Activity:
Your copy should hold every record verbatim and none of the pictures.

Dataset items:
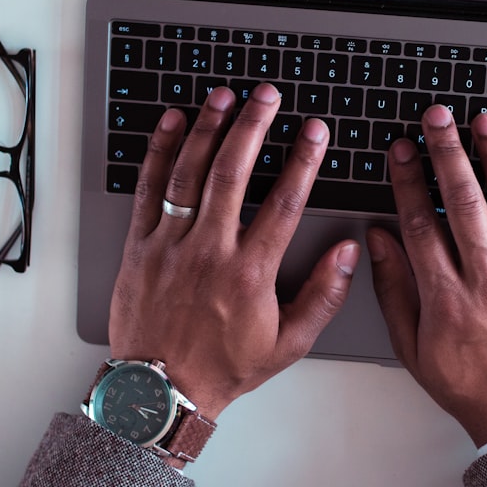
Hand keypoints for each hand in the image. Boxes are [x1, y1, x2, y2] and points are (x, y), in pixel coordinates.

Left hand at [109, 84, 359, 423]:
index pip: (284, 202)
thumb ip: (323, 295)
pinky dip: (160, 152)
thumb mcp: (289, 343)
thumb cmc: (224, 366)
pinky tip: (174, 124)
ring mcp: (170, 245)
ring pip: (190, 173)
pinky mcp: (139, 246)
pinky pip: (148, 189)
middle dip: (253, 125)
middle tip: (266, 95)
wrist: (159, 391)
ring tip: (224, 96)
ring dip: (209, 129)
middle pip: (234, 172)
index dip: (303, 160)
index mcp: (250, 273)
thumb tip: (347, 252)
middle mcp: (210, 251)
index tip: (314, 132)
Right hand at [367, 105, 486, 446]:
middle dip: (446, 153)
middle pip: (464, 203)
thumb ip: (395, 290)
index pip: (421, 223)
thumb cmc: (469, 385)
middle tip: (436, 118)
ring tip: (483, 122)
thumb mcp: (413, 347)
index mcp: (446, 298)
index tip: (402, 150)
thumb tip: (379, 239)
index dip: (408, 181)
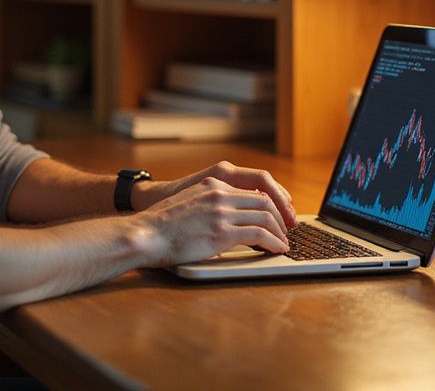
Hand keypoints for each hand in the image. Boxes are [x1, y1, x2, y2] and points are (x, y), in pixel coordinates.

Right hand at [134, 177, 290, 266]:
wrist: (146, 234)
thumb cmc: (162, 226)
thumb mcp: (188, 204)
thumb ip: (210, 206)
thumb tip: (229, 222)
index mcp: (213, 184)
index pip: (253, 190)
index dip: (272, 205)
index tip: (279, 217)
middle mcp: (220, 194)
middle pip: (265, 202)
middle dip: (281, 218)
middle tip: (288, 231)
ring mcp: (221, 213)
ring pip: (266, 217)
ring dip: (280, 232)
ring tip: (284, 244)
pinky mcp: (222, 232)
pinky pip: (259, 235)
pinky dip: (274, 242)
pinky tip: (277, 250)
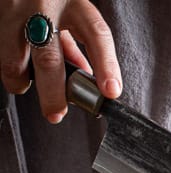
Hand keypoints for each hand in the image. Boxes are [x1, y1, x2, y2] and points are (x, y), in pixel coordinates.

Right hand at [0, 0, 121, 122]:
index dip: (106, 66)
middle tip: (56, 113)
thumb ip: (78, 40)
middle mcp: (44, 4)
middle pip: (49, 58)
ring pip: (14, 60)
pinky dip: (12, 66)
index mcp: (74, 2)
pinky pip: (2, 51)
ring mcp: (13, 8)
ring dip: (22, 81)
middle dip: (53, 93)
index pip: (96, 35)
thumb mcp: (72, 10)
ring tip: (25, 85)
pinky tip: (17, 67)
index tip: (111, 92)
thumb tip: (87, 77)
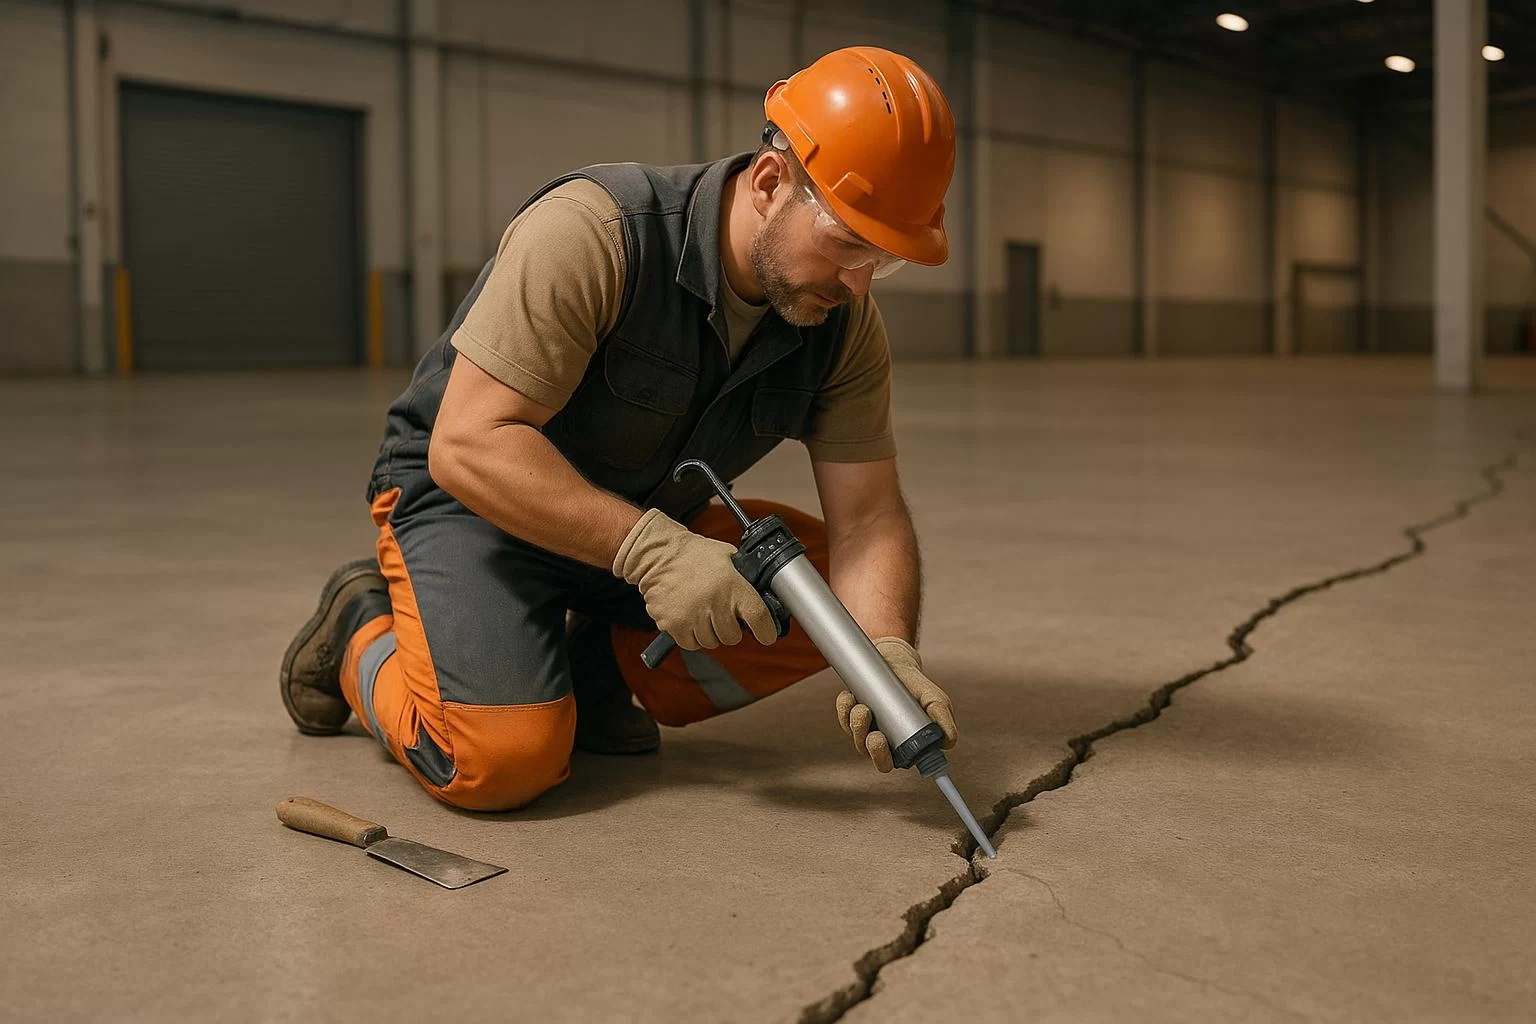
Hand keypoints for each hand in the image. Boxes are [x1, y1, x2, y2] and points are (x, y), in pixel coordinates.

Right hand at [613, 508, 776, 651]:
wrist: (659, 555)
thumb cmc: (694, 555)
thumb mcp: (729, 558)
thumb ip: (746, 578)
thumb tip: (762, 596)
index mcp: (732, 585)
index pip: (758, 617)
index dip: (766, 631)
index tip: (767, 635)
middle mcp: (714, 603)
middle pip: (733, 637)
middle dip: (731, 628)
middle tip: (722, 613)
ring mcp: (693, 616)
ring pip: (712, 642)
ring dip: (711, 632)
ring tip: (704, 612)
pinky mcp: (674, 625)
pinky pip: (691, 644)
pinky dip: (693, 636)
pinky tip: (690, 618)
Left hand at [836, 636, 956, 772]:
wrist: (897, 663)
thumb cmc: (917, 686)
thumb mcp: (935, 700)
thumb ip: (943, 720)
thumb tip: (948, 743)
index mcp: (902, 746)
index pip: (891, 762)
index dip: (884, 759)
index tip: (884, 744)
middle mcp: (882, 742)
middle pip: (870, 755)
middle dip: (872, 748)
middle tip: (875, 734)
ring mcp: (864, 728)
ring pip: (856, 735)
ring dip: (857, 723)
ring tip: (863, 706)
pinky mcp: (850, 713)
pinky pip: (843, 715)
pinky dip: (844, 707)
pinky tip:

Your response:
Hand keypoints for each hand in the image. Boxes are [x1, y1, x2, y2] and points are (x, y), in pixel coordinates.

Left hand at [109, 84, 359, 423]:
index pip: (284, 202)
thumb ip: (323, 295)
pinky dip: (160, 152)
thumb mcp: (289, 343)
thumb cmc: (224, 366)
pinky tip: (174, 124)
ring mcp: (170, 245)
ring pip: (190, 173)
pinky mcp: (139, 246)
pinky pip: (148, 189)
middle dip: (253, 125)
middle tip: (266, 95)
wrist: (159, 391)
ring tip: (224, 96)
ring dip: (209, 129)
middle pip: (234, 172)
index dip: (303, 160)
index mcp: (250, 273)
thumb tip: (347, 252)
middle mcp: (210, 251)
index tip: (314, 132)
Right hand at [367, 105, 486, 446]:
middle dip: (446, 153)
middle pip: (464, 203)
thumb ip: (395, 290)
index pip: (421, 223)
thumb cmc: (469, 385)
middle tip: (436, 118)
ring tip: (483, 122)
thumb mcp: (413, 347)
index mcp: (446, 298)
index tip: (402, 150)
thumb tip: (379, 239)
index dip: (408, 181)
Hand keypoints for each hand in the image. Boxes are [x1, y1, x2, y2] and points are (x, y), in pixel coordinates.

Right hand at [134, 177, 290, 266]:
wrist: (146, 234)
thumb cmc: (162, 226)
thumb mcp: (188, 204)
thumb ip: (210, 206)
thumb tip: (229, 222)
index mcp: (213, 184)
index pip: (253, 190)
index dip: (272, 205)
index tip: (279, 217)
middle mcp: (220, 194)
middle pip: (265, 202)
middle dip: (281, 218)
middle tip: (288, 231)
ring mcp: (221, 213)
ring pip: (266, 217)
ring dip: (280, 232)
ring tip: (284, 244)
pinky mcp: (222, 232)
pinky pip: (259, 235)
pinky dip: (274, 242)
pinky tip: (277, 250)
Hand keypoints for each hand in the image. Boxes are [x1, y1, x2, y2] and points are (x, y), in pixel coordinates.

Right hand at [0, 0, 121, 122]:
index dip: (106, 66)
middle tip: (56, 113)
thumb ip: (78, 40)
middle mcp: (44, 4)
middle pip: (49, 58)
ring pip: (14, 60)
pinky dip: (12, 66)
index mcp: (74, 2)
pinky pip: (2, 51)
ring mcp: (13, 8)
ring dip: (22, 81)
middle dip: (53, 93)
index pip: (96, 35)
thumb mcp: (72, 10)
ring tip: (25, 85)
pinky tip: (17, 67)
index tip: (111, 92)
thumb tip: (87, 77)
Hand keypoints for each hand in the image. Boxes are [x1, y1, x2, y2] and points are (x, y), in pixel coordinates.

Right hand at [613, 508, 776, 651]:
wrist: (659, 555)
thumb cmc: (694, 555)
thumb mcp: (729, 558)
thumb ip: (746, 578)
thumb tip: (762, 596)
index mcp: (732, 585)
index pip: (758, 617)
index dip: (766, 631)
index tip: (767, 635)
middle mcp: (714, 603)
middle pip: (733, 637)
middle dip: (731, 628)
middle tip: (722, 613)
ring mcp: (693, 616)
ring pip: (712, 642)
ring dip: (711, 632)
ring tip: (704, 612)
pinky mcp: (674, 625)
pinky pip: (691, 644)
pinky dip: (693, 636)
pinky tip: (690, 618)
Left hand at [836, 636, 956, 772]:
wrist: (897, 663)
thumb cmc: (917, 686)
thumb mcp: (935, 700)
thumb ip: (943, 720)
thumb tip: (948, 743)
index mcp: (902, 746)
index pip: (891, 762)
index dip: (884, 759)
index tip: (884, 744)
middle mcp: (882, 742)
middle pip: (870, 755)
middle dip: (872, 748)
middle tip: (875, 734)
ring mcp: (864, 728)
ring pip: (856, 735)
ring dip: (857, 723)
ring tip: (863, 706)
pinky mcp: (850, 713)
pinky pip: (843, 715)
pinky dip: (844, 707)
pinky tip:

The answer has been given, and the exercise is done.